Health Foundation Calls for Nursing Contingency Plan

The Health Foundation has asserted that it is essential for any plan to abolish bursaries to be accompanied by a contingency plan to deal with a predicted fall in the number of applications for training places.

Despite massive opposition, the Department of Health has already indicated that it will proceed with proposals to replace bursaries with student loans.

This is despite opposition from bodies including the Royal College of Nurses, Unite, the Patients Association and NHS Clinical Commissioners (NHSCC).

In a blog post, Toby Watt, a finance analyst at the Health Foundation, said that there is currently “an overwhelming demand” for nursing training, with UCAS data showing that 57,000 students applied for 21,450 places in 2015.

Watt believes that if reforms are unable to deliver an additional 3,300 health professional training places on an annual basis, as has been promised by the government, an average of 2,046 of these will be for nurses, leaving 2.4 applicants for every training place.

Yet many healthcare analysts believe that the new system will discourage applicants from entering the nursing profession, particularly those from economically disadvantaged areas.

London Economics and Unite have estimated that the scrapping of bursaries will cause a 71% increase in costs for students, possibly dissuading some individuals from training to qualify as a nurse.

Watt asserted that the situation is uncertain, and that the nursing stock of the NHS could be seriously damaged.

“We can’t be certain what the future holds.
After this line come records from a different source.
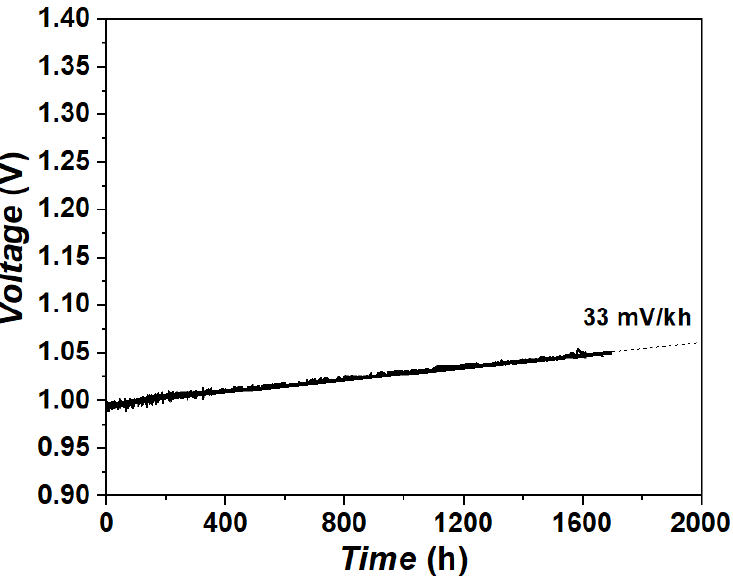
Figure 3. Long-term stability test, i.e., cell voltage vs. time curve for the 3Mo-3Au-Ni- GDC/8YSZ/GDC/LSCF single cell up to 1700h at 900 °C with 7 vol.% H 2 , 30 vol.% N 2 , and 63 vol.% H 2 O feed gas mixture under − 0.3 A · cm − 2 current load.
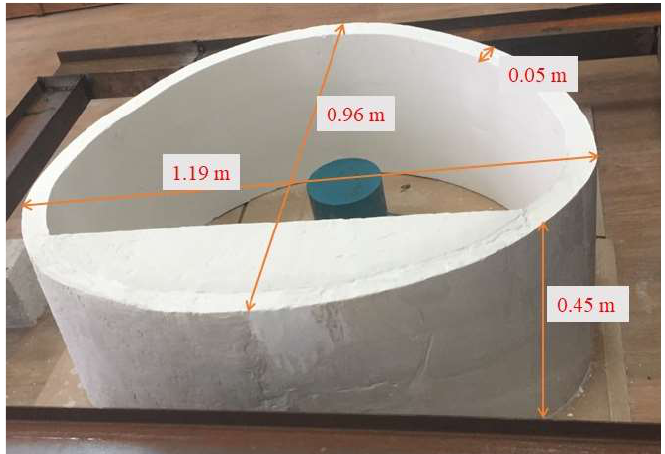
Figure 3. Similar lining model of tunnel.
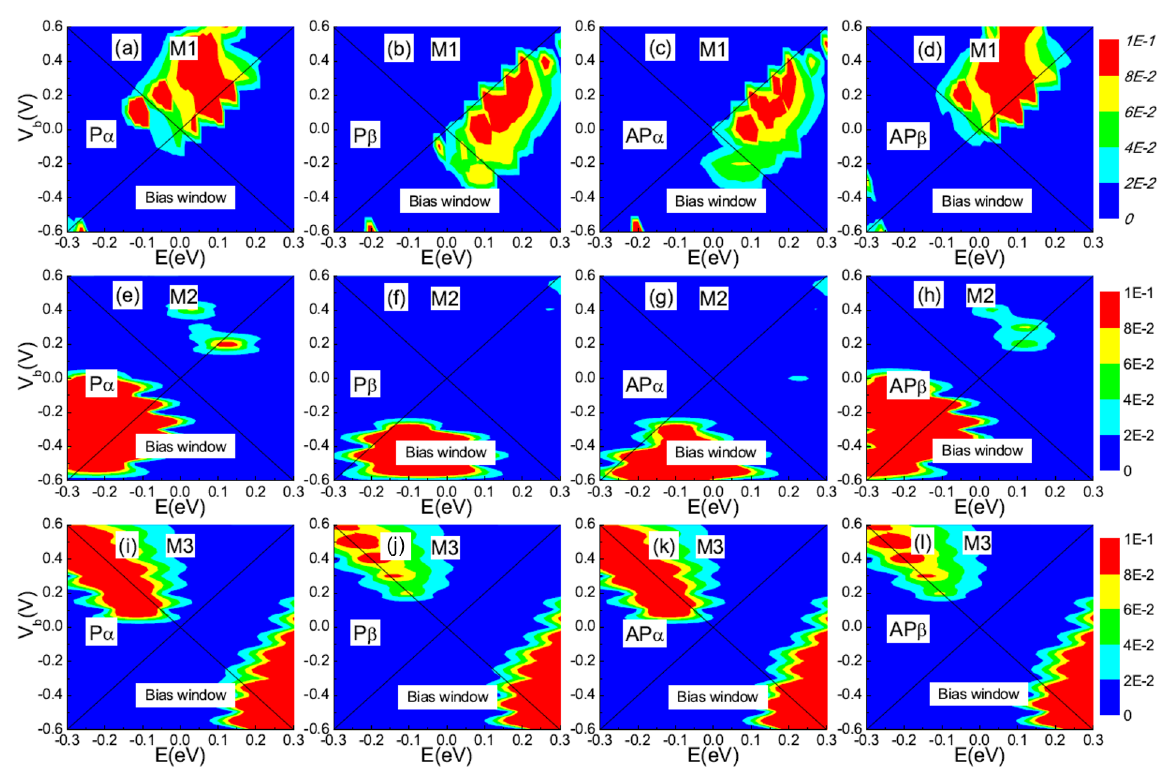
Figure 6. (Color online) 3D plot of the spin-resolved transmission spectra on the E-V b plane, where ( a – d ) corresponds to M1 in P/AP configuration, respectively. ( e – h ) and ( i – l ) The same as ( a – d ) for M2 and M3, respectively. The (black) cross line region is referred to as the bias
The removal of the bursaries must therefore be accompanied with a plan for what happens if the number of applicants does fall by 60% or more. Training more nurses is essential, and this reform will help liberalise the labour market so it can react more efficiently and help meet the growing demand for clinical staff. However, the long-term success of these reforms will depend on nursing becoming an attractive career option.”

Already some of the most authoritative bodies involved with the healthcare system have made predictions regarding the impact of the bursary scheme.

NHS Improvement has estimated that the shortfall of nurses needed as a result of the new policy could be as high as 189,000.

And some critics have suggested that the scrapping of bursaries will lead to 40% of potential candidates aged over 25 deciding against entering the profession.

NHSCC has also warned that an increase in student nurses is not necessarily a good thing because new applicants could be chosen “based upon the ability to pay rather than the key values and skills required in the nursing profession”.

Nonetheless, the government continues to insist that this policy will be followed through, despite the seemingly large impact on the nursing profession and ultimately the NHS.